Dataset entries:
____

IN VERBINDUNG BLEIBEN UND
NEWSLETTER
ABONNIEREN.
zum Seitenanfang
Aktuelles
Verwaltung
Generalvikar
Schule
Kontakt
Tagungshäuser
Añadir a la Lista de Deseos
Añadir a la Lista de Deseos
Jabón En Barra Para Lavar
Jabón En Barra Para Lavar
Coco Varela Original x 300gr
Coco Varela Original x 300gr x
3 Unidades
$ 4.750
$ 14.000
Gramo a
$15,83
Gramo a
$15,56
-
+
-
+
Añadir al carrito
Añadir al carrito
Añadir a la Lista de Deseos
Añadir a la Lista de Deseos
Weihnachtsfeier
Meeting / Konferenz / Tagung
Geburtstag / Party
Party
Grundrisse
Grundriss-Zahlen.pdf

____

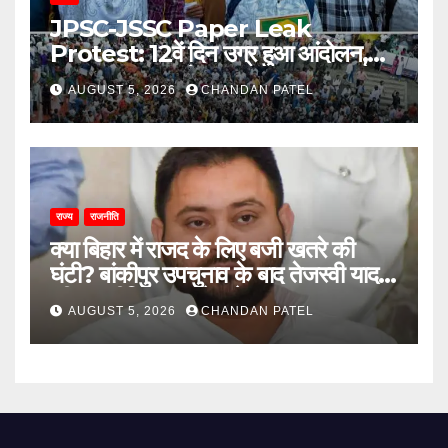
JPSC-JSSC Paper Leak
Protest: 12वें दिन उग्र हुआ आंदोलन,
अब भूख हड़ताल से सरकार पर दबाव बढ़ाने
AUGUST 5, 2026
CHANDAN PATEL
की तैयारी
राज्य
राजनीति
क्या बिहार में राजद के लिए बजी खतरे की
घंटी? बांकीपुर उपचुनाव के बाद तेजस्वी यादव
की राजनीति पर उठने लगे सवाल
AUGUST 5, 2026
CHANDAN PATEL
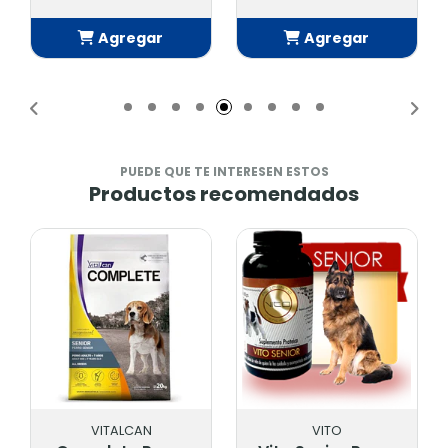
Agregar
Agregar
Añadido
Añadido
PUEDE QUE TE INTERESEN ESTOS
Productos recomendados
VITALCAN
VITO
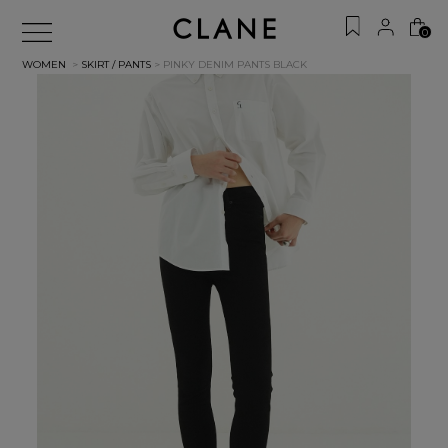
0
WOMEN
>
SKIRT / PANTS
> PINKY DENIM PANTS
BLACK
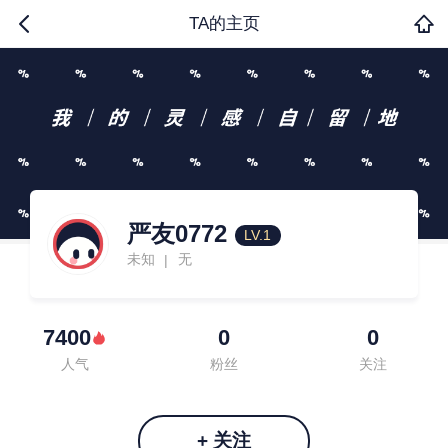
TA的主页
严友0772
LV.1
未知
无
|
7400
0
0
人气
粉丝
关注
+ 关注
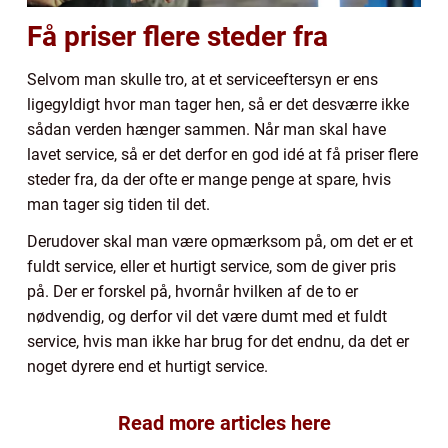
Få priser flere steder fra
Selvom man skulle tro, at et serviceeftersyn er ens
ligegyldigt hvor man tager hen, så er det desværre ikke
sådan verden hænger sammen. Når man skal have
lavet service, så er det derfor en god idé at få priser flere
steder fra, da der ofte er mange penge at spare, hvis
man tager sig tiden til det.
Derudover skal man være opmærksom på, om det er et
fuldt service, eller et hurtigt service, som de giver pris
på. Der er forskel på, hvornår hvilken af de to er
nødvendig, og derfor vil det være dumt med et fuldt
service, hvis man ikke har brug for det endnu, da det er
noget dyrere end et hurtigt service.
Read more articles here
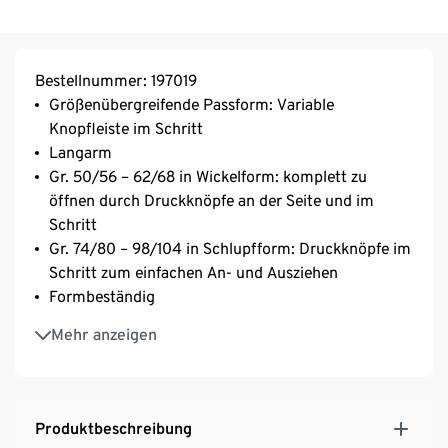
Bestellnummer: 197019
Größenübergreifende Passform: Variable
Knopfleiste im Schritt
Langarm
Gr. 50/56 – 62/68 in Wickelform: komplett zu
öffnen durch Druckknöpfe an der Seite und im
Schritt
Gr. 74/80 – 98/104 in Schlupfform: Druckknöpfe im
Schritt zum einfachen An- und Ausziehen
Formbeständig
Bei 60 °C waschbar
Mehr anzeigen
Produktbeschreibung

____

ACTIVITY — Going by the data above, the answer is exactly the lines from the one holding "PUEDE QUE TE INTERESEN ESTOS" to the one holding "lavet service, så", both kept, with the pictures left out.

ANSWER —
PUEDE QUE TE INTERESEN ESTOS
Productos recomendados
VITALCAN
VITO
0
WOMEN
>
SKIRT / PANTS
> PINKY DENIM PANTS
BLACK
TA的主页
严友0772
LV.1
未知
无
|
7400
0
0
人气
粉丝
关注
+ 关注
Få priser flere steder fra
Selvom man skulle tro, at et serviceeftersyn er ens
ligegyldigt hvor man tager hen, så er det desværre ikke
sådan verden hænger sammen. Når man skal have
lavet service, så er det derfor en god idé at få priser flere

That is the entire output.